You're probably going to run aggregate queries on this stuff, so after (or while) you load the data into your tables, you should pre-aggregate the data, for instance pre-compute totals by hour, or by user, or by week, whatever, you get the idea, and store that in cache tables that you use for your reporting graphs. If you can shrink your dataset by an order of magnitude, then, good for you !
This means I will be grabbing some data at an interval using timestamps.
So this means you only use data from the last X days ?
Deleting old data from tables can be horribly slow if you got a few tens of millions of rows to delete, partitioning is great for that (just drop that old partition). It also groups all records from the same time period close together on disk so it's a lot more cache-efficient.
Now if you use MySQL, I strongly suggest using MyISAM tables. You don't get crash-proofness or transactions and locking is dumb, but the size of the table is much smaller than InnoDB, which means it can fit in RAM, which means much quicker access.
Since big aggregates can involve lots of rather sequential disk IO, a fast IO system like RAID10 (or SSD) is a plus.
Is there anyway to optimize the table or query so you can perform these queries
in a reasonable amount of time?
That depends on the table and the queries ; can't give any advice without knowing more.
If you need complicated reporting queries with big aggregates and joins, remember that MySQL does not support any fancy JOINs, or hash-aggregates, or anything else useful really, basically the only thing it can do is nested-loop indexscan which is good on a cached table, and absolutely atrocious on other cases if some random access is involved.
I suggest you test with Postgres. For big aggregates the smarter optimizer does work well.
Example :
CREATE TABLE t (id INTEGER PRIMARY KEY AUTO_INCREMENT, category INT NOT NULL, counter INT NOT NULL) ENGINE=MyISAM;
INSERT INTO t (category, counter) SELECT n%10, n&255 FROM serie;
(serie contains 16M lines with n = 1 .. 16000000)
MySQL Postgres
58 s 100s INSERT
75s 51s CREATE INDEX on (category,id) (useless)
9.3s 5s SELECT category, sum(counter) FROM t GROUP BY category;
1.7s 0.5s SELECT category, sum(counter) FROM t WHERE id>15000000 GROUP BY category;
On a simple query like this pg is about 2-3x faster (the difference would be much larger if complex joins were involved).
EXPLAIN Your SELECT Queries
LIMIT 1 When Getting a Unique Row
SELECT * FROM user WHERE state = 'Alabama' // wrong
SELECT 1 FROM user WHERE state = 'Alabama' LIMIT 1
Index the Search Fields
Indexes are not just for the primary keys or the unique keys. If there are any columns in your table that you will search by, you should almost always index them.

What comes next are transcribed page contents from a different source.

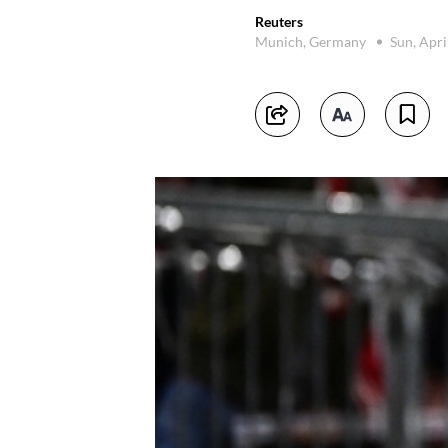
Reuters
Munich, Germany
Sun, Apri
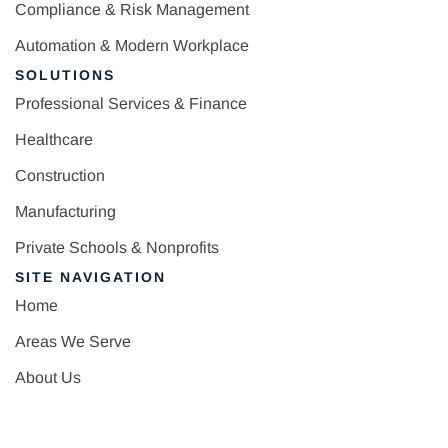
Compliance & Risk Management
Automation & Modern Workplace
SOLUTIONS
Professional Services & Finance
Healthcare
Construction
Manufacturing
Private Schools & Nonprofits
SITE NAVIGATION
Home
Areas We Serve
About Us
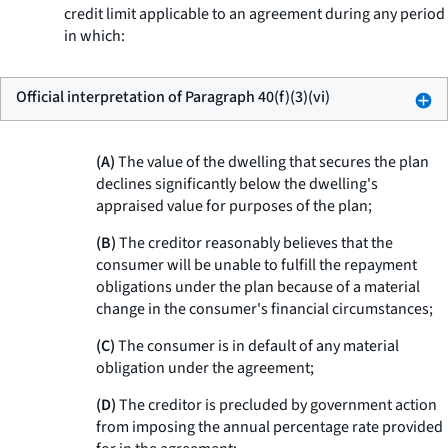
credit limit applicable to an agreement during any period
in which:
Official interpretation of Paragraph 40(f)(3)(vi)
(A)
The value of the dwelling that secures the plan
declines significantly below the dwelling's
appraised value for purposes of the plan;
(B)
The creditor reasonably believes that the
consumer will be unable to fulfill the repayment
obligations under the plan because of a material
change in the consumer's financial circumstances;
(C)
The consumer is in default of any material
obligation under the agreement;
(D)
The creditor is precluded by government action
from imposing the annual percentage rate provided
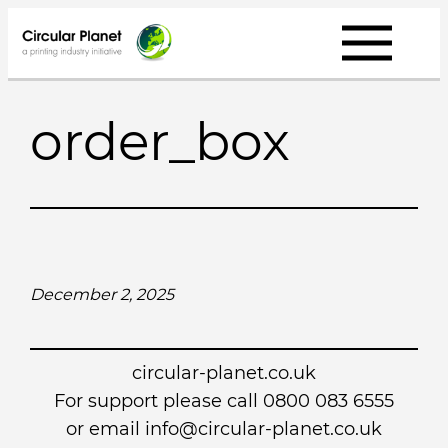
Skip
to
content
order_box
December 2, 2025
circular-planet.co.uk
For support please call 0800 083 6555
or email info@circular-planet.co.uk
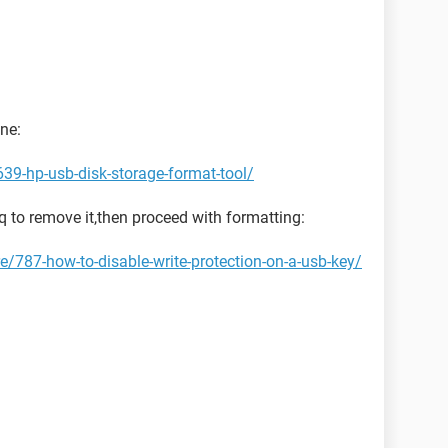
one:
39-hp-usb-disk-storage-format-tool/
aq to remove it,then proceed with formatting:
/787-how-to-disable-write-protection-on-a-usb-key/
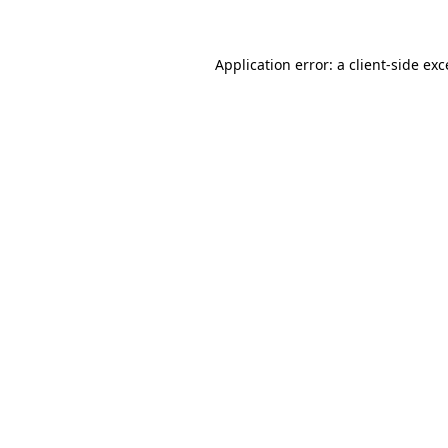
Application error: a client-side ex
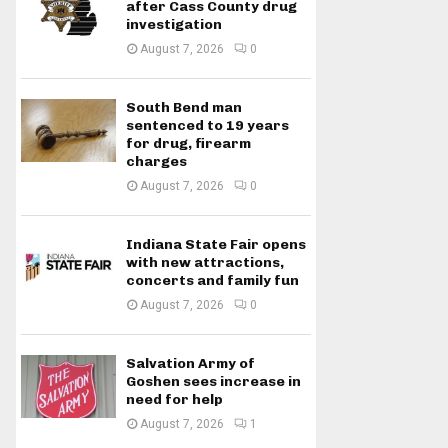
after Cass County drug
investigation
August 7, 2026
0
South Bend man
sentenced to 19 years
for drug, firearm
charges
August 7, 2026
0
Indiana State Fair opens
with new attractions,
concerts and family fun
August 7, 2026
0
Salvation Army of
Goshen sees increase in
need for help
August 7, 2026
1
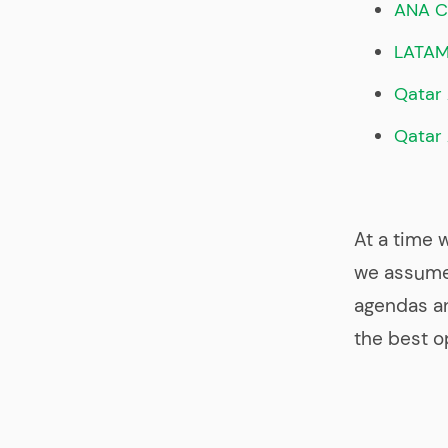
ANA C
LATA
Qatar 
Qatar
At a time 
we assume 
agendas an
the best o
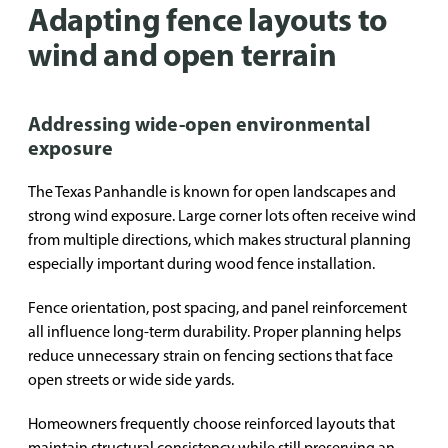
Adapting fence layouts to
wind and open terrain
Addressing wide-open environmental
exposure
The Texas Panhandle is known for open landscapes and
strong wind exposure. Large corner lots often receive wind
from multiple directions, which makes structural planning
especially important during wood fence installation.
Fence orientation, post spacing, and panel reinforcement
all influence long-term durability. Proper planning helps
reduce unnecessary strain on fencing sections that face
open streets or wide side yards.
Homeowners frequently choose reinforced layouts that
maintain structural consistency while still preserving an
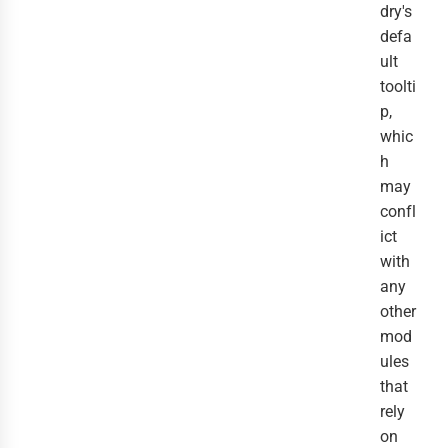
dry's
defa
ult
toolti
p,
whic
h
may
confl
ict
with
any
other
mod
ules
that
rely
on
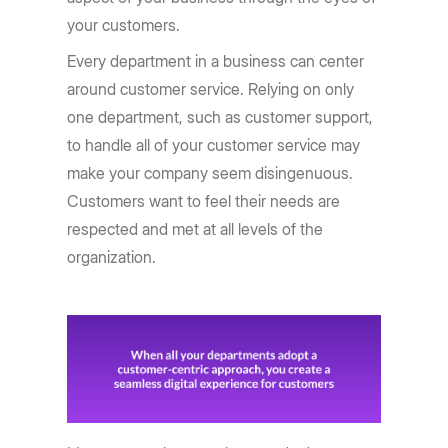
your customers.
Every department in a business can center
around customer service. Relying on only
one department, such as customer support,
to handle all of your customer service may
make your company seem disingenuous.
Customers want to feel their needs are
respected and met at all levels of the
organization.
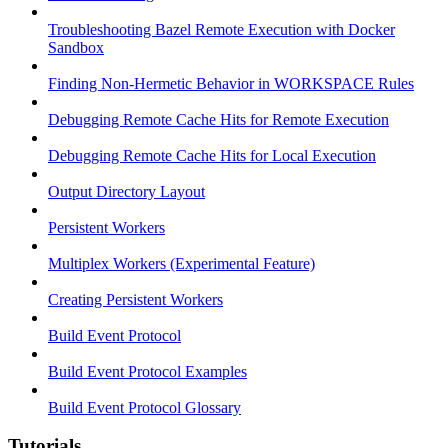
Troubleshooting Bazel Remote Execution with Docker
Sandbox
Finding Non-Hermetic Behavior in WORKSPACE Rules
Debugging Remote Cache Hits for Remote Execution
Debugging Remote Cache Hits for Local Execution
Output Directory Layout
Persistent Workers
Multiplex Workers (Experimental Feature)
Creating Persistent Workers
Build Event Protocol
Build Event Protocol Examples
Build Event Protocol Glossary
Tutorials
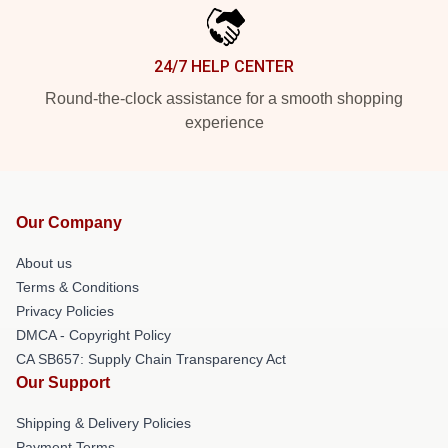
24/7 HELP CENTER
Round-the-clock assistance for a smooth shopping
experience
Our Company
About us
Terms & Conditions
Privacy Policies
DMCA - Copyright Policy
CA SB657: Supply Chain Transparency Act
Our Support
Shipping & Delivery Policies
Payment Terms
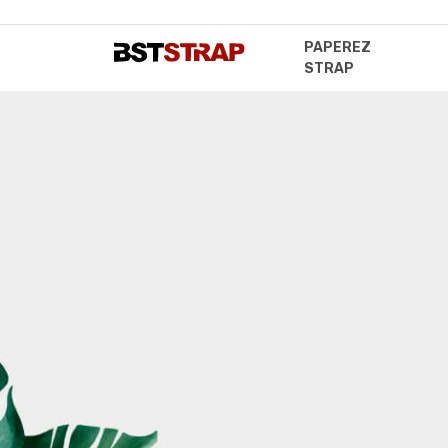
PAPEREZ
STRAP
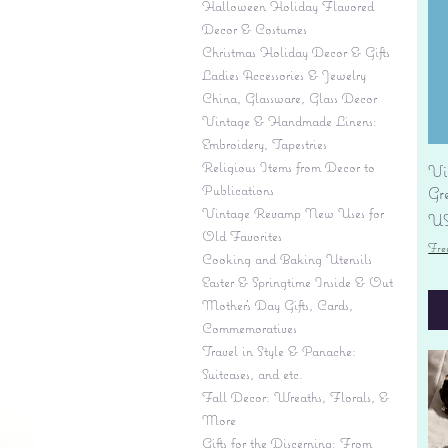
Halloween Holiday Flavored
Decor & Costumes
Christmas Holiday Decor & Gifts
Ladies Accessories & Jewelry
China, Glassware, Glass Decor
Vintage & Handmade Linens:
Embroidery, Tapestries
Religious Items from Decor to
Vi
Publications
Gr
Vintage Revamp New Uses for
Pr
US
Old Favorites
Fre
Cooking and Baking Utensils
Easter & Springtime Inside & Out
Mother's Day Gifts, Cards,
Commemoratives
Travel in Style & Panache:
Suitcases, and etc.
Fall Decor: Wreaths, Florals, &
More
Gifts for the Discerning: From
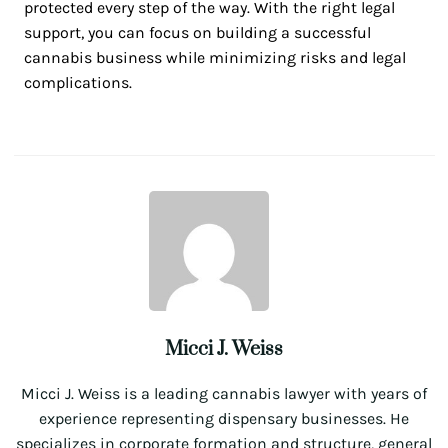
protected every step of the way. With the right legal
support, you can focus on building a successful
cannabis business while minimizing risks and legal
complications.
Micci J. Weiss
Micci J. Weiss is a leading cannabis lawyer with years of
experience representing dispensary businesses. He
specializes in corporate formation and structure, general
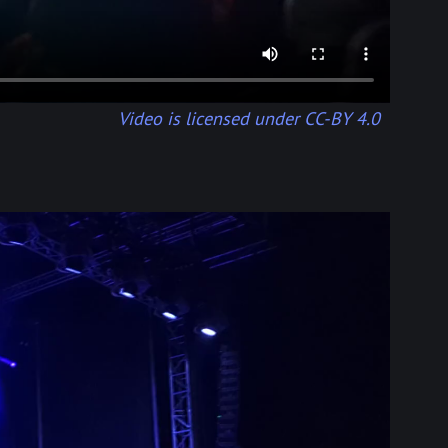
Video is licensed under CC-BY 4.0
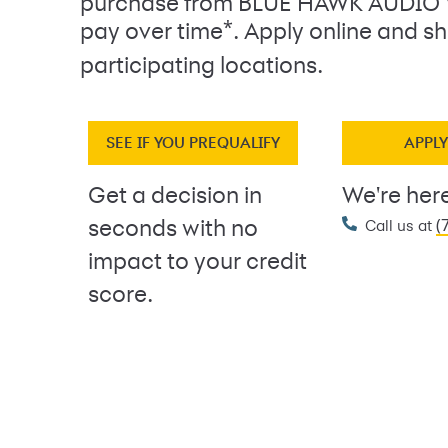
purchase from BLUE HAWK AUDIO
*
pay over time
. Apply online and sh
participating locations.
SEE IF YOU PREQUALIFY
APPL
Get a decision in
We're here
(
seconds with no
Call us at
impact to your credit
score.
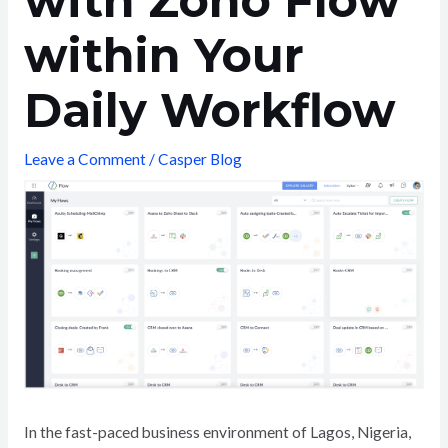
with Zoho Flow
within Your
Daily Workflow
Leave a Comment
/
Casper Blog
In the fast-paced business environment of Lagos, Nigeria,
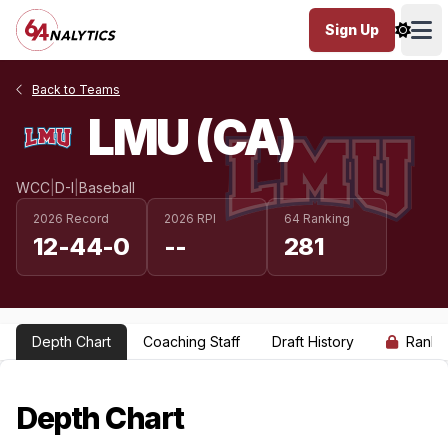
Sign Up
Ope
Back to Teams
LMU (CA)
WCC
|
D-I
|
Baseball
2026 Record
2026 RPI
64 Ranking
12-44-0
--
281
Depth Chart
Coaching Staff
Draft History
Ranki
Depth Chart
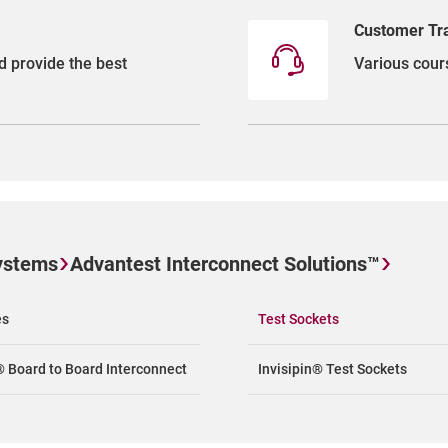
Customer Tr
d provide the best
Various cours
ystems
Advantest Interconnect Solutions™
es
Test Sockets
® Board to Board Interconnect
Invisipin® Test Sockets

Index and Use Same Column Types for Joins
If your application contains many JOIN queries, you need to make sure that the columns you join by are indexed on both tables. This affects how MySQL internally optimizes the join operation.
Do Not ORDER BY RAND()
If you really need random rows out of your results, there are much better ways of doing it. Granted it takes additional code, but you will prevent a bottleneck that gets exponentially worse as your data grows. The problem is, MySQL will have to perform RAND() operation (which takes processing power) for every single row in the table before sorting it and giving you just 1 row.
Use ENUM over VARCHAR
ENUM type columns are very fast and compact. Internally they are stored like TINYINT, yet they can contain and display string values.
Use NOT NULL If You Can
Unless you have a very specific reason to use a NULL value, you should always set your columns as NOT NULL.
"NULL columns require additional space in the row to record whether their values are NULL. For MyISAM tables, each NULL column takes one bit extra, rounded up to the nearest byte."
Store IP Addresses as UNSIGNED INT
In your queries you can use the INET_ATON() to convert and IP to an integer, and INET_NTOA() for vice versa. There are also similar functions in PHP called ip2long() and long2ip().